PITTSBURGH (KDKA) – Amidst all the violence and trauma people in our area are dealing with, a new mental health service is opening for young people — and it’s using toys and video games as a form of therapy.
A CCSS bus is an innovative new way to help remove the stigma associated with mental health issues.
Often, children experience trauma but have no one to talk to – so this mobile mental health clinic uses play therapy to help relieve stress while making children feel right at home.
Doreen Upshaw is a play and art therapist who said the idea of a mobile mental health clinic came to her in a dream. Usually, she said, her dreams are fleeting — but this one has stuck with her.
“It was so vivid that I started researching to see if this was being done and who to model it for, but it wasn’t,” Upshaw said.
When COVID-19 hit, she lost a lot of her patients because her type of therapy can’t be done with video, so she decided to build something that works for them.
The CCSS mobile unit will serve children ages 4 to 18. She believes they need counseling – just as much as anyone else.
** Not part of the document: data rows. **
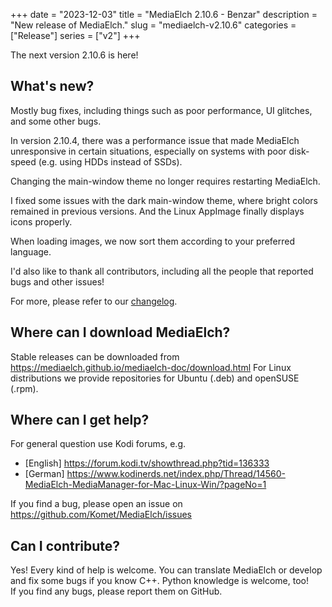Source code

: +++
date = "2023-12-03"
title = "MediaElch 2.10.6 - Benzar"
description = "New release of MediaElch."
slug = "mediaelch-v2.10.6"
categories = ["Release"]
series = ["v2"]
+++

The next version 2.10.6 is here!


## What's new?

Mostly bug fixes, including things such as poor performance, UI glitches,
and some other bugs.

In version 2.10.4, there was a performance issue that made
MediaElch unresponsive in certain situations, especially on
systems with poor disk-speed (e.g. using HDDs instead of SSDs).

Changing the main-window theme no longer requires restarting MediaElch.

I fixed some issues with the dark main-window theme, where bright
colors remained in previous versions.  And the Linux AppImage finally
displays icons properly.

When loading images, we now sort them according to your preferred
language.

I'd also like to thank all contributors, including all the people
that reported bugs and other issues!

For more, please refer to our [changelog].


## Where can I download MediaElch?

Stable releases can be downloaded from <https://mediaelch.github.io/mediaelch-doc/download.html>
For Linux distributions we provide repositories for Ubuntu (.deb) and openSUSE (.rpm).

## Where can I get help?

For general question use Kodi forums, e.g.

  - [English] https://forum.kodi.tv/showthread.php?tid=136333
  - [German] https://www.kodinerds.net/index.php/Thread/14560-MediaElch-MediaManager-for-Mac-Linux-Win/?pageNo=1

If you find a bug, please open an issue on https://github.com/Komet/MediaElch/issues


## Can I contribute?

Yes! Every kind of help is welcome. You can translate MediaElch or develop and
fix some bugs if you know C++.  Python knowledge is welcome, too!  
If you find any bugs, please report them on GitHub.

[changelog]: https://mediaelch.github.io/mediaelch-doc/release-notes.html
“With children, play is how they make sense of their world. It’s how they connect with people, it’s how they connect with the world, and they start doing that from a very young age. They don’t know how to grieve, and a lot of times, we adults, we don’t know how to relate to them. Play therapy allows them to work that out. If I’m angry because my dad isn’t with me, I can take two dinosaurs and smash them together. I can play guitar or drums .”
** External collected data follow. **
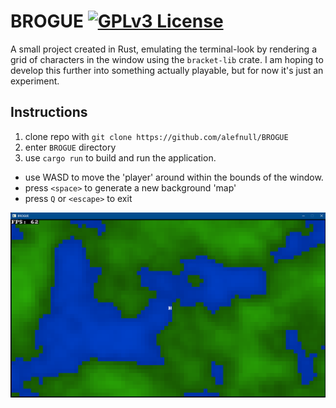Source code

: # BROGUE [![GPLv3 License](https://img.shields.io/badge/License-GPL%20v3-yellow.svg)](LICENSE.md)

A small project created in Rust, emulating the terminal-look by rendering a grid of characters in the window using the `bracket-lib` crate. I am hoping to develop this further into something actually playable, but for now it's just an experiment.

## Instructions

1. clone repo with `git clone https://github.com/alefnull/BROGUE`
2. enter `BROGUE` directory
3. use `cargo run` to build and run the application.

- use WASD to move the 'player' around within the bounds of the window.
- press `<space>` to generate a new background 'map'
- press `Q` or `<escape>` to exit

![BROGUE screenshot (May 16, 2024)](assets/screenshot_2024_05_16.png)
And with youth violence so prevalent in Pittsburgh, she thinks this clinic is a fun but private outlet for their feelings while catering to the things they enjoy, like video games and drawing.
It’s an outlet she said is sorely needed after tragedies like the Easter mass shooting in East Allegheny.
“6 people have already signed up, 2 of them are teenagers and unfortunately from that incident, I ended up with three clients,” Upshaw added.
Upshaw said she hopes the stigma of mental health will one day go away — and this mobile clinic becomes a modernizing way to get people the help they need.
“I’d like to see one day a ship that can come into someone’s driveway, someone can look out the window and say, ‘Oh, she’s getting the help she needs, that’s good for her.'” Mental health affects every human being on the planet,” Upshaw said.